Sponges don’t move, they sit there, eat, and get fat. (Reminds me of one of my old girlfriends. She had the same complexion and personality as a sponge.)
A typical sponge can pump 20,000 times its own volume in water through its cells in one day. All that water is also filtered by the sponge using “choanocytes,” which are just tiny, cone-shaped towers with sticky cells on them to catch food. Each tower has one flagellum, or hair-like thing. The flagellum waves back and forth very fast, creating a pretty strong current through the animal.

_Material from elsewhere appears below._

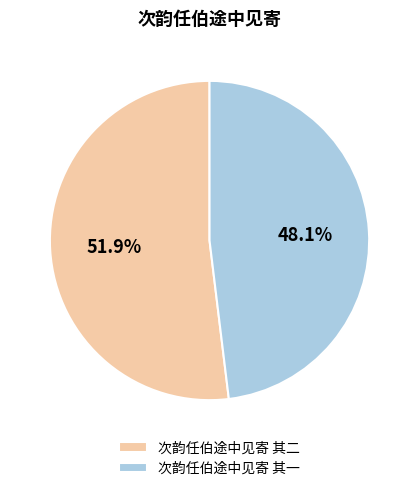

To the nearest percent, what percentage of the pie is 次韵任伯途中见寄 其一?

48%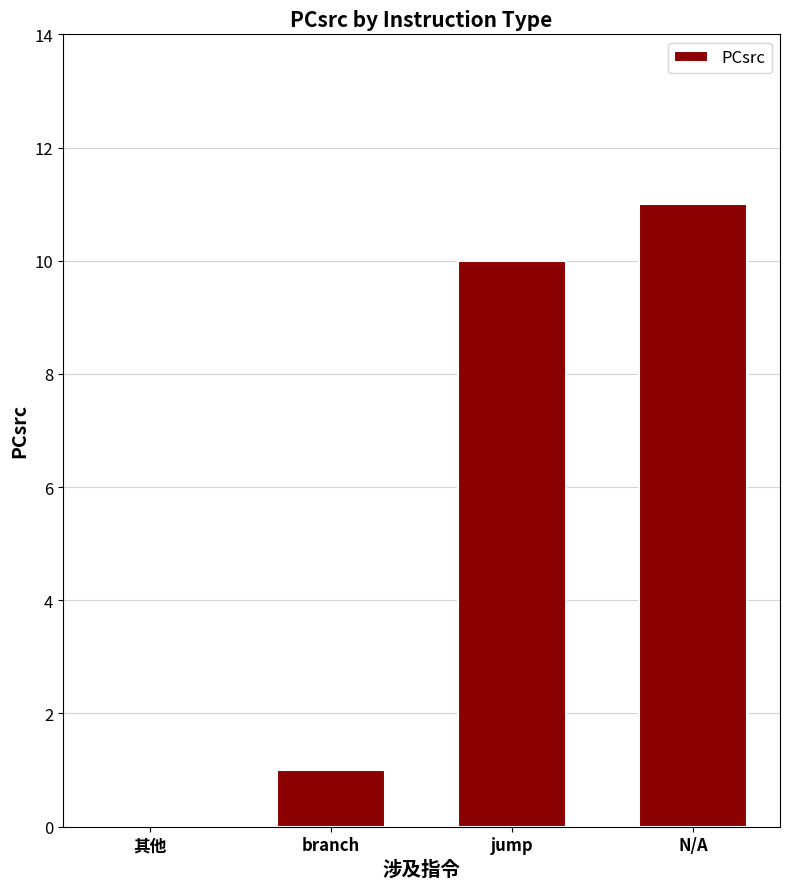

How many data points does each series have?

4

The internal structure of a sponge is made of a substance called “spongin.” I wonder where they got that name. Spongin can contain either calcium carbonate, like corals, or silicon dioxide, which is the stuff they made your car windshield out of. Another word for it is glass.
This is also what keeps most things from eating sponges. Except for some angelfish, Moorish idols, some slugs, and sea turtles, almost nothing can or wants to eat a sponge. Besides that, they have very little nutrition and probably taste like car wash soap.
My 100-gallon tank probably holds less than 70 gallons of water (due to the rocks and coral), and I have quite a few large sponges, so I am certain that all of the water in my tank passes through a sponge every day. Probably a few times. About half the sponges in my tank grew wild all by themselves, and the rest I bought.
Depending on what you feed your tank, sponges can be a real benefit to our water by removing microscope foods that would just feed bacteria and turn into nitrate. Most sponges will not compete with corals for food because sponges consume much smaller particles of food than most corals do. Sponges can even filter out bacteria.
In my reef I like to feed frozen foods, like clams. I also feed live blackworms and sometimes a commercially available frozen food. All those foods contain juices that are microscope parts of the food animal. This is like an all-you-can-eat buffet for a sponge, but the real benefit for us is that the sponge is removing those substances from the water and converting it into more sponge, which can be really nice looking, like most supermodels.
This blue sponge has been growing for years in my tank and I have to trim it often because it is getting too big and shades my corals. That is a good thing and means that it is removing large amounts of organic matter from my water. Trimming it removes that matter from my tank just as harvesting algae removes nitrates.
So I think keeping sponges is a good thing, but if you mainly feed dry foods like flakes and pellets, your sponge will probably starve.